Finding related items in your RSS datastore

08 March, 2005

Jon Udell’s latest screencast “The on-demand blogosphere” shows how he mines the data stored by his aggregator to find out who on his blogroll has made a post related to what he’s reading at a given moment, based on anything from the currently selected word in a block of text, to the URLs the text links to.

It’s all very clever, and probably quite useful if you only skim read your aggregator, or have a veritable mountain of sources to look at, but it’s clearly version 0.1 as far as this kind of thing goes (as Jon himself suggests).

For me, the next step would be to automate the searching; using either Greasemonkey or an extension to display either a sidebar or a section in-page containing the related links.

Taking Jon’s step of then searching out through the blogrolls of the people you’re subscribed to is harder by an order of difficulty, primarily because there’s no easy way of discovering exactly who they subscribe to (if they even make it public). There’s always the chance that they might have a FOAF file, but then the problem becomes one of identifying which link in their FOAF file is to a blogroll file (probably in OCS or OPML) before you’ve actually downloaded it.

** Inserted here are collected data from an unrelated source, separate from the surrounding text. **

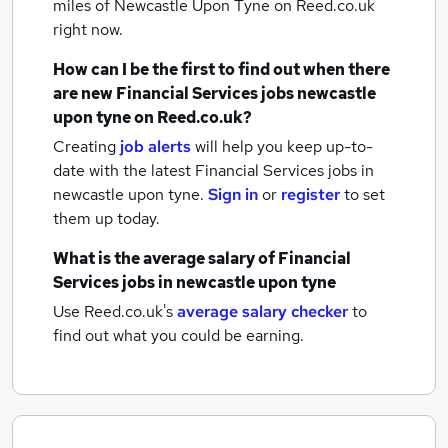
miles of Newcastle Upon Tyne
on Reed.co.uk
right now.
How can I be the first to find out when there
are new
Financial Services jobs
newcastle
upon tyne
on Reed.co.uk?
Creating
job alerts
will help you keep up-to-
date with the latest
Financial Services jobs
in
newcastle upon tyne.
Sign in
or
register
to set
them up today.
What is the average salary of
Financial
Services jobs
in newcastle upon tyne
Use Reed.co.uk's
average salary checker
to
find out what you could be earning.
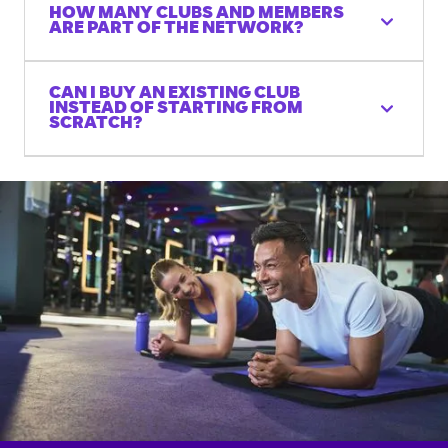
HOW MANY CLUBS AND MEMBERS
ARE PART OF THE NETWORK?
CAN I BUY AN EXISTING CLUB
INSTEAD OF STARTING FROM
SCRATCH?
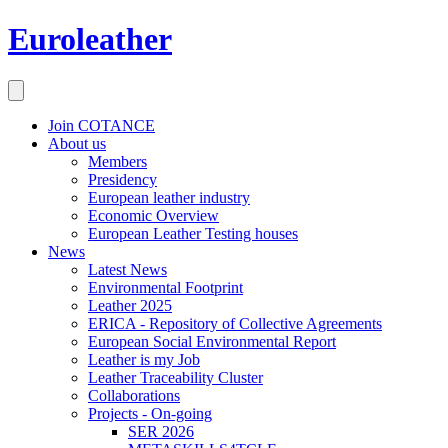
Euroleather
Join COTANCE
About us
Members
Presidency
European leather industry
Economic Overview
European Leather Testing houses
News
Latest News
Environmental Footprint
Leather 2025
ERICA - Repository of Collective Agreements
European Social Environmental Report
Leather is my Job
Leather Traceability Cluster
Collaborations
Projects - On-going
SER 2026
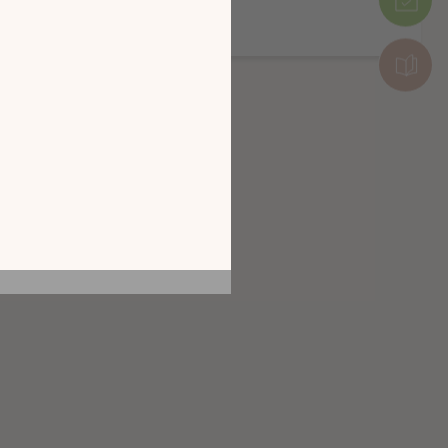
Налични са няколко завършвания
и от разглеждането
рез
 КАТАЛОГА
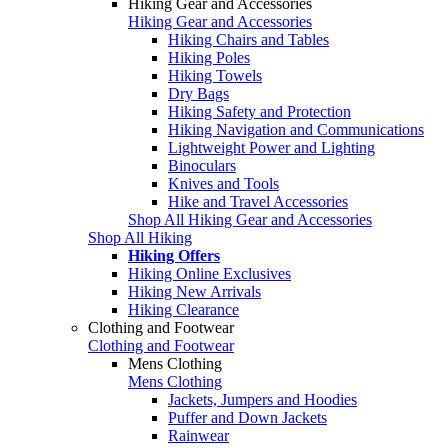
Hiking Gear and Accessories
Hiking Gear and Accessories
Hiking Chairs and Tables
Hiking Poles
Hiking Towels
Dry Bags
Hiking Safety and Protection
Hiking Navigation and Communications
Lightweight Power and Lighting
Binoculars
Knives and Tools
Hike and Travel Accessories
Shop All Hiking Gear and Accessories
Shop All Hiking
Hiking Offers
Hiking Online Exclusives
Hiking New Arrivals
Hiking Clearance
Clothing and Footwear
Clothing and Footwear
Mens Clothing
Mens Clothing
Jackets, Jumpers and Hoodies
Puffer and Down Jackets
Rainwear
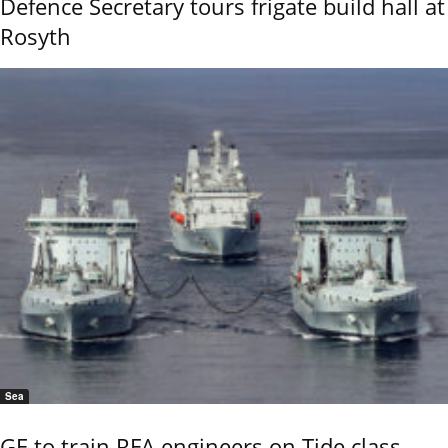
Defence Secretary tours frigate build hall at
Rosyth
Sea
GE to train RFA engineers on Tide class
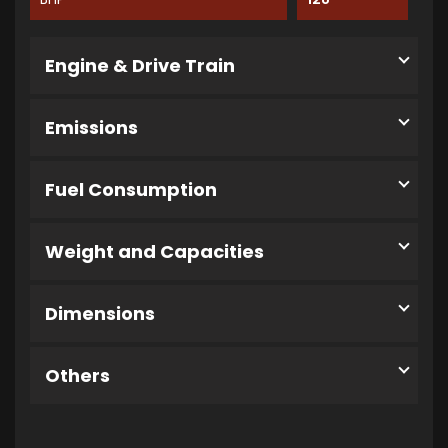
Engine & Drive Train
Emissions
Fuel Consumption
Weight and Capacities
Dimensions
Others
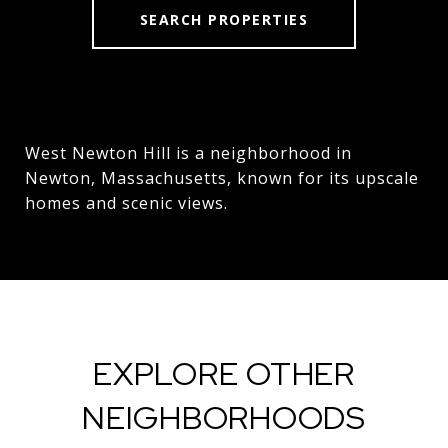
SEARCH PROPERTIES
West Newton Hill is a neighborhood in
Newton, Massachusetts, known for its upscale
homes and scenic views.
EXPLORE OTHER
NEIGHBORHOODS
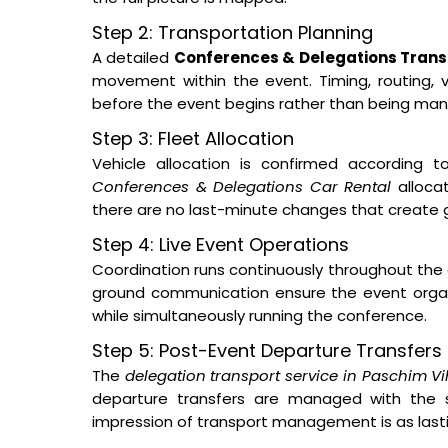
Step 2: Transportation Planning
A detailed
Conferences & Delegations Transp
movement within the event. Timing, routing, ve
before the event begins rather than being man
Step 3: Fleet Allocation
Vehicle allocation is confirmed according t
Conferences & Delegations Car Rental
allocat
there are no last-minute changes that create 
Step 4: Live Event Operations
Coordination runs continuously throughout the 
ground communication ensure the event orga
while simultaneously running the conference.
Step 5: Post-Event Departure Transfers
The
delegation transport service in Paschim V
departure transfers are managed with the s
impression of transport management is as lastin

I imagine there’s some way you could centralise it all by using Bloglines and associating the blogs you read with user IDs, and then harvesting the public blogrolls, but that’s just a wild guess.

Tantalisingly though, all this stuff seems just out of reach. I can’t think of any truly practical way of going about it (especially in a decentralised way, which would be the most useful). I’m sure this is the moment where I’m supposed to say that the semantic web will save us, but I really can’t think of any way it helps here, sorry 🙂

Comments

alf

08 March, 2005 at 17:50

If every weblog had a little OAI-compatible search engine, then your spider could go from site to site asking a) if there were any results at that site and b) if that site recommended any other sites for this kind of information.

http://hublog.hubmed.org/archives/000486.html

How likely is that to happen though.

Pip

09 March, 2005 at 11:31

Exactly.

It’s a nightmare. Where’s the RSD file for blogrolls? WSIL seems a little too obscure to me. I’ve seen some people put links to OPML files in the <head> section of their webpage, but with no common identifier (and, urgh, OPML), it’s pretty useless.